The show is the usual soap opera mélange of intermarriage, bastardy, ex-spouses, pathos, bathos, and shady doings of all kinds. Everyone seems to reside either in a mansion or a hotel and the principal meeting places are cocktail lounges, hospitals, and the Genoa City jail, where someone gets called in for questioning nearly every week. Many people have been married to one another at some distant point in the past, and many are close relatives or in-laws, though there are hardly any full siblings, so few couples having stayed together long enough to produce two offspring from the same relationship.

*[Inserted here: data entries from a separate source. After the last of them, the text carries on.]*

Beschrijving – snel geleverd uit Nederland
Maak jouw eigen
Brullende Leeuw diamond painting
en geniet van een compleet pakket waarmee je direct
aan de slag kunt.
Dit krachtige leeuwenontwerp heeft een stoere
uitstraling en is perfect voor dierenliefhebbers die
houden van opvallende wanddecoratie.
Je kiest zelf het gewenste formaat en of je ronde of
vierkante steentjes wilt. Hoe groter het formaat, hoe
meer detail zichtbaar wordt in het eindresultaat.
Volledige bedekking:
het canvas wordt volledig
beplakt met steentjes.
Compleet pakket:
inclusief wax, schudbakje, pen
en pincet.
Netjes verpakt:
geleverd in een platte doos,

Exceptions to this are Nick and Victoria Newman, the eldest of Victor’s brood, both of whom are his children by ex-wife Nikki, who apparently is or was the love of his life. Nikki has been away in rehab for some time (perhaps due to real-life contractual disputes or, for all I know, real life rehab), but is poised as I write this to make her return to Genoa City, to confront her demons, and maybe to reunite with that lovable old twinkling-eyed arch-demon, Victor.

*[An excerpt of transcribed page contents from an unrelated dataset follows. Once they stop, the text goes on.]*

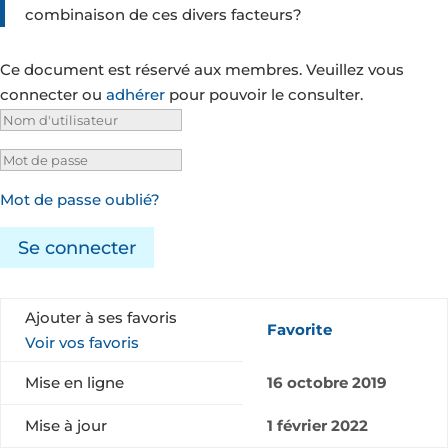
combinaison de ces divers facteurs?
Ce document est réservé aux membres. Veuillez vous
connecter ou
adhérer
pour pouvoir le consulter.
Mot de passe oublié?
Se connecter
Ajouter à ses favoris
Favorite
Voir vos favoris
Mise en ligne
16 octobre 2019
Mise à jour
1 février 2022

Well, enough of that for now. Just wanted to give you a taste of the thing. What’s actually happening is far less important than the characters are. The action is based almost completely on the repetition of three main ingredients, in one or more of which practically all the characters partake: infidelity, revenge, and bad judgment. Greed is curiously lacking, considering how much money floats around in the background. What this is meant to convey to us regular folks in TV land is that the super rich, even though they have been freed from the need to scrounge for their daily bread, must nevertheless adhere to a rigid code, founded on a reckless disregard for conventional morality. They're wealthier, but their behavior appears to be more contemptible than ours. This, I suspect, is what keeps us all buying lottery tickets and then helps us not to be too disappointed when we lose. And keeps us watching soap operas.